Posté mar 27/01/2009 - 06:45
Par admin

Sophia : Preceptel est sorti du règlement judiciaire

Mise en règlement judiciaire ne veut pas dire liquidation et, en ces temps plus que difficiles, il n'y a pas que des mauvaises nouvelles : on appréciera donc à Sophia l'annonce de Preceptel. La société lancée par José Martinez, un ancien de France Télécom, est sortie du règlement judiciaire le 5 janvier dernier. Elle y était entrée le 16 juillet 2007. Preceptel, fondée en 2003, prônait la révolution du téléphone avec l'utilisation du seul mobile doté de fonctions de standard téléphonique.

 

Preceptel était montée en puissance fin 2006 début 2007 et avait recruté une forte équipe commerciale pour attaquer le marché. La trésorerie n'a pas suivie, la levée de fonds envisagée ne s'étant pas réalisée. D'où une descente aux enfers. "Au bout de 17 mois de bataille, nous avons réussi la restructuration", clame aujourd'hui José Martinez. "Nous avons travaillé à une forte réduction des charges.

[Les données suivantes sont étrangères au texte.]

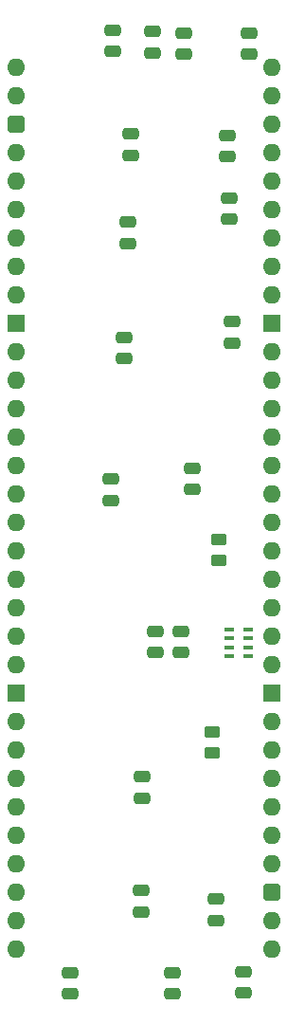
<source format=gbr>
%TF.GenerationSoftware,KiCad,Pcbnew,7.0.5*%
%TF.CreationDate,2024-01-10T18:14:25+02:00*%
%TF.ProjectId,W65C816 Breakout,57363543-3831-4362-9042-7265616b6f75,rev?*%
%TF.SameCoordinates,Original*%
%TF.FileFunction,Soldermask,Bot*%
%TF.FilePolarity,Negative*%
%FSLAX46Y46*%
G04 Gerber Fmt 4.6, Leading zero omitted, Abs format (unit mm)*
G04 Created by KiCad (PCBNEW 7.0.5) date 2024-01-10 18:14:25*
%MOMM*%
%LPD*%
G01*
G04 APERTURE LIST*
G04 Aperture macros list*
%AMRoundRect*
0 Rectangle with rounded corners*
0 $1 Rounding radius*
0 $2 $3 $4 $5 $6 $7 $8 $9 X,Y pos of 4 corners*
0 Add a 4 corners polygon primitive as box body*
4,1,4,$2,$3,$4,$5,$6,$7,$8,$9,$2,$3,0*
0 Add four circle primitives for the rounded corners*
1,1,$1+$1,$2,$3*
1,1,$1+$1,$4,$5*
1,1,$1+$1,$6,$7*
1,1,$1+$1,$8,$9*
0 Add four rect primitives between the rounded corners*
20,1,$1+$1,$2,$3,$4,$5,0*
20,1,$1+$1,$4,$5,$6,$7,0*
20,1,$1+$1,$6,$7,$8,$9,0*
20,1,$1+$1,$8,$9,$2,$3,0*%
G04 Aperture macros list end*
%ADD10O,1.600000X1.600000*%
%ADD11RoundRect,0.400000X-0.400000X-0.400000X0.400000X-0.400000X0.400000X0.400000X-0.400000X0.400000X0*%
%ADD12R,1.600000X1.600000*%
%ADD13RoundRect,0.250000X-0.475000X0.250000X-0.475000X-0.250000X0.475000X-0.250000X0.475000X0.250000X0*%
%ADD14RoundRect,0.250000X0.475000X-0.250000X0.475000X0.250000X-0.475000X0.250000X-0.475000X-0.250000X0*%
%ADD15R,0.900000X0.450000*%
%ADD16RoundRect,0.250000X-0.450000X0.262500X-0.450000X-0.262500X0.450000X-0.262500X0.450000X0.262500X0*%
%ADD17RoundRect,0.250000X0.450000X-0.262500X0.450000X0.262500X-0.450000X0.262500X-0.450000X-0.262500X0*%
G04 APERTURE END LIST*
D10*
%TO.C,J7*%
X86360000Y-71120000D03*
X86360000Y-73660000D03*
D11*
X86360000Y-76200000D03*
D10*
X86360000Y-78740000D03*
X86360000Y-81280000D03*
X86360000Y-83820000D03*
X86360000Y-86360000D03*
X86360000Y-88900000D03*
X86360000Y-91440000D03*
D12*
X86360000Y-93980000D03*
D10*
X86360000Y-96520000D03*
X86360000Y-99060000D03*
X86360000Y-101600000D03*
X86360000Y-104140000D03*
X86360000Y-106680000D03*
X86360000Y-109220000D03*
X86360000Y-111760000D03*
X86360000Y-114300000D03*
X86360000Y-116840000D03*
X86360000Y-119380000D03*
X86360000Y-121920000D03*
X86360000Y-124460000D03*
D12*
X86360000Y-127000000D03*
D10*
X86360000Y-129540000D03*
X86360000Y-132080000D03*
X86360000Y-134620000D03*
X86360000Y-137160000D03*
X86360000Y-139700000D03*
X86360000Y-142240000D03*
X86360000Y-144780000D03*
X86360000Y-147320000D03*
X86360000Y-149860000D03*
X109220000Y-149860000D03*
X109220000Y-147320000D03*
D11*
X109220000Y-144780000D03*
D10*
X109220000Y-142240000D03*
X109220000Y-139700000D03*
X109220000Y-137160000D03*
X109220000Y-134620000D03*
X109220000Y-132080000D03*
X109220000Y-129540000D03*
D12*
X109220000Y-127000000D03*
D10*
X109220000Y-124460000D03*
X109220000Y-121920000D03*
X109220000Y-119380000D03*
X109220000Y-116840000D03*
X109220000Y-114300000D03*
X109220000Y-111760000D03*
X109220000Y-109220000D03*
X109220000Y-106680000D03*
X109220000Y-104140000D03*
X109220000Y-101600000D03*
X109220000Y-99060000D03*
X109220000Y-96520000D03*
D12*
X109220000Y-93980000D03*
D10*
X109220000Y-91440000D03*
X109220000Y-88900000D03*
X109220000Y-86360000D03*
X109220000Y-83820000D03*
X109220000Y-81280000D03*
X109220000Y-78740000D03*
X109220000Y-76200000D03*
X109220000Y-73660000D03*
X109220000Y-71120000D03*
%TD*%
D13*
%TO.C,C19*%
X107188000Y-68027000D03*
X107188000Y-69927000D03*
%TD*%
%TO.C,C18*%
X105410000Y-82759000D03*
X105410000Y-84659000D03*
%TD*%
D14*
%TO.C,C4*%
X94869000Y-109773000D03*
X94869000Y-107873000D03*
%TD*%
D13*
%TO.C,C6*%
X105664000Y-93808000D03*
X105664000Y-95708000D03*
%TD*%
%TO.C,C41*%
X98552000Y-67900000D03*
X98552000Y-69800000D03*
%TD*%
%TO.C,C2*%
X102108000Y-106889000D03*
X102108000Y-108789000D03*
%TD*%
%TO.C,C3*%
X96393000Y-84918000D03*
X96393000Y-86818000D03*
%TD*%
D14*
%TO.C,C13*%
X106680000Y-153740400D03*
X106680000Y-151840400D03*
%TD*%
D13*
%TO.C,C10*%
X104267000Y-145370000D03*
X104267000Y-147270000D03*
%TD*%
%TO.C,C11*%
X105283000Y-77171000D03*
X105283000Y-79071000D03*
%TD*%
%TO.C,C17*%
X97663000Y-134448000D03*
X97663000Y-136348000D03*
%TD*%
D14*
%TO.C,C16*%
X98806000Y-123362000D03*
X98806000Y-121462000D03*
%TD*%
D13*
%TO.C,C9*%
X97536000Y-144608000D03*
X97536000Y-146508000D03*
%TD*%
D15*
%TO.C,RN4*%
X105419600Y-123678800D03*
X105419600Y-122878800D03*
X105419600Y-122078800D03*
X105419600Y-121278800D03*
X107119600Y-121278800D03*
X107119600Y-122078800D03*
X107119600Y-122878800D03*
X107119600Y-123678800D03*
%TD*%
D13*
%TO.C,C15*%
X94996000Y-67773000D03*
X94996000Y-69673000D03*
%TD*%
D16*
%TO.C,R2*%
X103876000Y-130456300D03*
X103876000Y-132281300D03*
%TD*%
D14*
%TO.C,C7*%
X100330000Y-153842000D03*
X100330000Y-151942000D03*
%TD*%
D13*
%TO.C,C14*%
X96012000Y-95205000D03*
X96012000Y-97105000D03*
%TD*%
%TO.C,C42*%
X101346000Y-68027000D03*
X101346000Y-69927000D03*
%TD*%
D17*
%TO.C,R1*%
X104531000Y-115085500D03*
X104531000Y-113260500D03*
%TD*%
D14*
%TO.C,C1*%
X91186000Y-153842000D03*
X91186000Y-151942000D03*
%TD*%
D13*
%TO.C,C12*%
X96647000Y-77044000D03*
X96647000Y-78944000D03*
%TD*%
D14*
%TO.C,C5*%
X101092000Y-123362000D03*
X101092000Y-121462000D03*
%TD*%
M02*

</source>
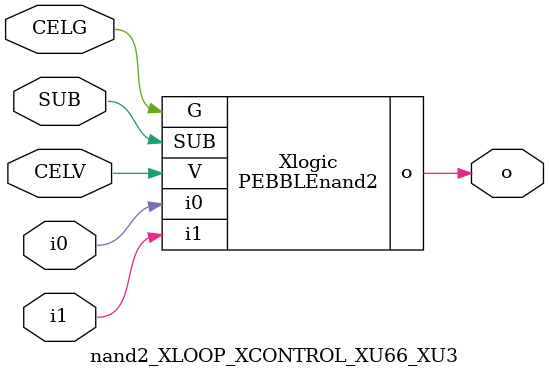
<source format=v>



module PEBBLEnand2 ( o, G, SUB, V, i0, i1 );

  input i0;
  input V;
  input i1;
  input G;
  output o;
  input SUB;
endmodule

//Celera Confidential Do Not Copy nand2_XLOOP_XCONTROL_XU66_XU3
//Celera Confidential Symbol Generator
//5V NAND2
module nand2_XLOOP_XCONTROL_XU66_XU3 (CELV,CELG,i0,i1,o,SUB);
input CELV;
input CELG;
input i0;
input i1;
input SUB;
output o;

//Celera Confidential Do Not Copy nand2
PEBBLEnand2 Xlogic(
.V (CELV),
.i0 (i0),
.i1 (i1),
.o (o),
.SUB (SUB),
.G (CELG)
);
//,diesize,PEBBLEnand2

//Celera Confidential Do Not Copy Module End
//Celera Schematic Generator
endmodule

</source>
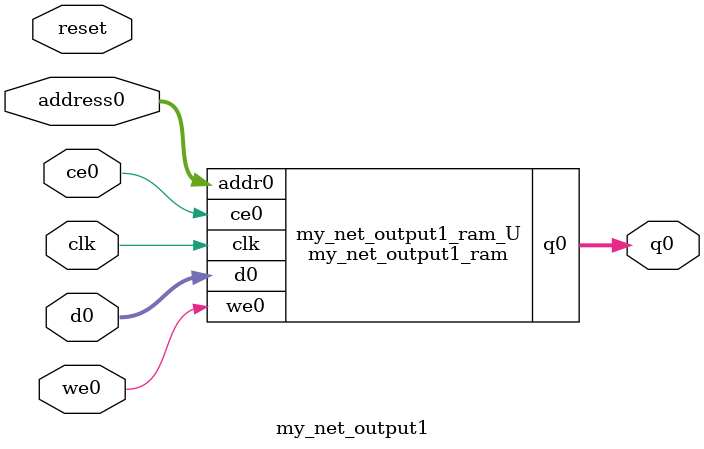
<source format=v>
`timescale 1 ns / 1 ps
module my_net_output1_ram (addr0, ce0, d0, we0, q0,  clk);

parameter DWIDTH = 16;
parameter AWIDTH = 10;
parameter MEM_SIZE = 784;

input[AWIDTH-1:0] addr0;
input ce0;
input[DWIDTH-1:0] d0;
input we0;
output reg[DWIDTH-1:0] q0;
input clk;

(* ram_style = "block" *)reg [DWIDTH-1:0] ram[0:MEM_SIZE-1];




always @(posedge clk)  
begin 
    if (ce0) 
    begin
        if (we0) 
        begin 
            ram[addr0] <= d0; 
        end 
        q0 <= ram[addr0];
    end
end


endmodule

`timescale 1 ns / 1 ps
module my_net_output1(
    reset,
    clk,
    address0,
    ce0,
    we0,
    d0,
    q0);

parameter DataWidth = 32'd16;
parameter AddressRange = 32'd784;
parameter AddressWidth = 32'd10;
input reset;
input clk;
input[AddressWidth - 1:0] address0;
input ce0;
input we0;
input[DataWidth - 1:0] d0;
output[DataWidth - 1:0] q0;



my_net_output1_ram my_net_output1_ram_U(
    .clk( clk ),
    .addr0( address0 ),
    .ce0( ce0 ),
    .we0( we0 ),
    .d0( d0 ),
    .q0( q0 ));

endmodule


</source>
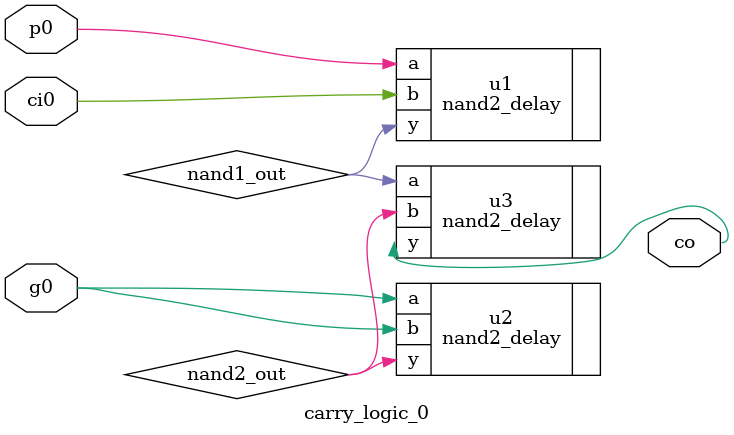
<source format=sv>
module carry_logic_0 (
    input logic p0,
    input logic g0,
    input logic ci0,
    output logic co
);

    logic nand1_out;  
    logic nand2_out;  


nand2_delay u1 (
	.a(p0), 
	.b(ci0), 
	.y(nand1_out)
	); 

nand2_delay u2 (
	.a(g0), 
	.b(g0), 
	.y(nand2_out)
	); 

nand2_delay u3 (
	.a(nand1_out), 
	.b(nand2_out), 
	.y(co)
	); 

endmodule
</source>
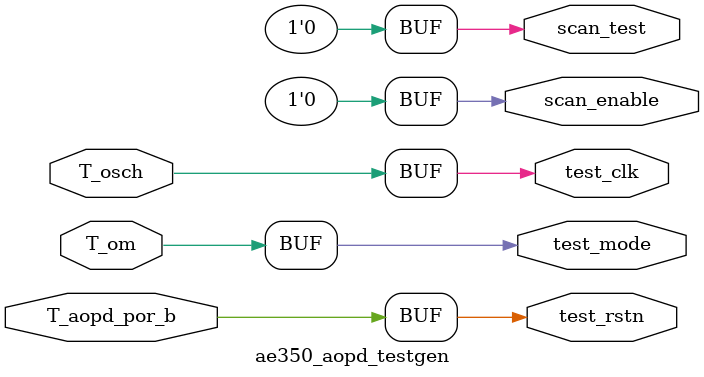
<source format=v>


module ae350_aopd_testgen (
input	T_om			/* synthesis syn_keep=1 */,
input	T_osch			/* synthesis syn_keep=1 */,
input	T_aopd_por_b		/* synthesis syn_keep=1 */,

output	test_mode		/* synthesis syn_keep=1 */,
output	test_clk		/* synthesis syn_keep=1 */,
output	test_rstn		/* synthesis syn_keep=1 */,

output	scan_test		/* synthesis syn_keep=1 */,
output	scan_enable		/* synthesis syn_keep=1 */
);

assign	test_mode = T_om;
assign	test_clk = T_osch;
assign	test_rstn = T_aopd_por_b;

assign	scan_test = 1'b0;
assign	scan_enable = 1'b0;

endmodule

</source>
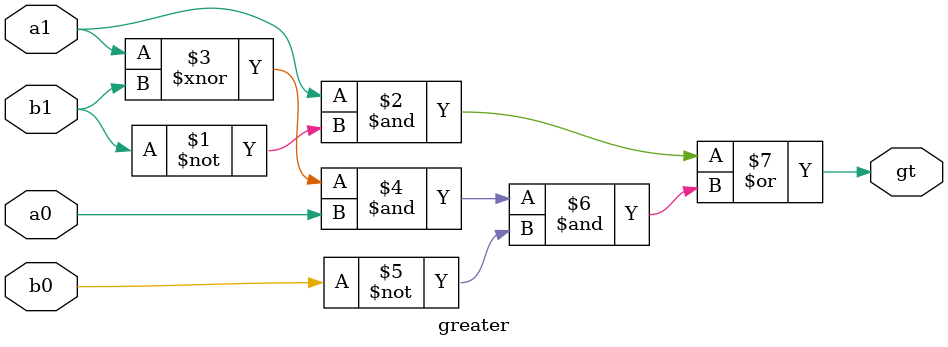
<source format=sv>
module greater (
    input logic a0, a1, b0, b1,
    output logic gt
);
    assign gt = (a1 & ~b1) | ((a1 ~^ b1) & a0 & ~b0);
endmodule

</source>
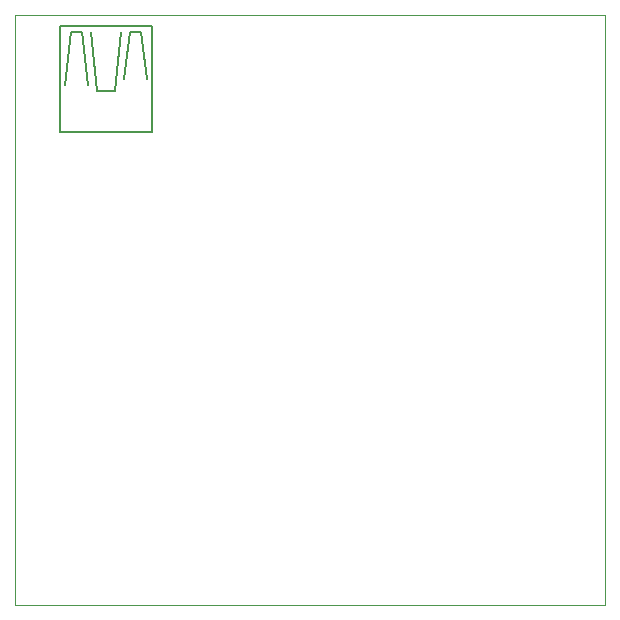
<source format=gbo>
G75*
G70*
%OFA0B0*%
%FSLAX24Y24*%
%IPPOS*%
%LPD*%
%AMOC8*
5,1,8,0,0,1.08239X$1,22.5*
%
%ADD10C,0.0000*%
%ADD11C,0.0050*%
D10*
X000151Y000101D02*
X000151Y019786D01*
X019836Y019786D01*
X019836Y000101D01*
X000151Y000101D01*
D11*
X001655Y015876D02*
X001655Y019420D01*
X004726Y019420D01*
X004726Y015876D01*
X001655Y015876D01*
X002895Y017254D02*
X002698Y019223D01*
X002403Y019223D02*
X002600Y017451D01*
X002895Y017254D02*
X003486Y017254D01*
X003683Y019223D01*
X003978Y019223D02*
X003781Y017648D01*
X004569Y017648D02*
X004372Y019223D01*
X003978Y019223D01*
X002403Y019223D02*
X002009Y019223D01*
X001813Y017451D01*
M02*

</source>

Ainsi nous avons automatisé toute la partie facturation ainsi que l'architecture technique et nous pouvons faire tourner la société avec un nombre restreint de collaborateurs."

 

"Aujourd'hui, nous poursuivons nos efforts sur un produit qui marche très bien et qui nous a permis de passer les caps difficiles : NG Taxi, qui permet aux sociétés ou aux associations de taxi de répartir les courses. Nous y avons intégré une géolocalisation qui donne au système la possibilité de répartir les courses en fonction de l'endroit où chaque taxi se trouve. Notre gamme couvre les besoins aussi bien des micro groupes que ceux des flottes importantes de plusieurs centaines de taxis. Nous avons gagné des marchés un peu partout en France à Amiens, Marne-la-Vallée, Arles, Narbonne, Béziers, etc…"

 

Si les autres produits comme "Padeo", le standard téléphonique sur mobile à l'usage des entreprises continuent d'être distribués, c'est sur NG Taxi que les efforts se concentrent avec une équipe désormais réduite à quatre personnes (les effectifs approchaient trente personnes vers la mi-2007). Mais Preceptel n'en est pas moins reparti. De cette expérience difficile, José Martinez tire des leçons qu'il estime bénéfiques. "La persévérance d'une part a payé. D'autre part, nous sommes passés d'une start-up axée sur la recherche et le développement à une entreprise assise sur un modèle économique."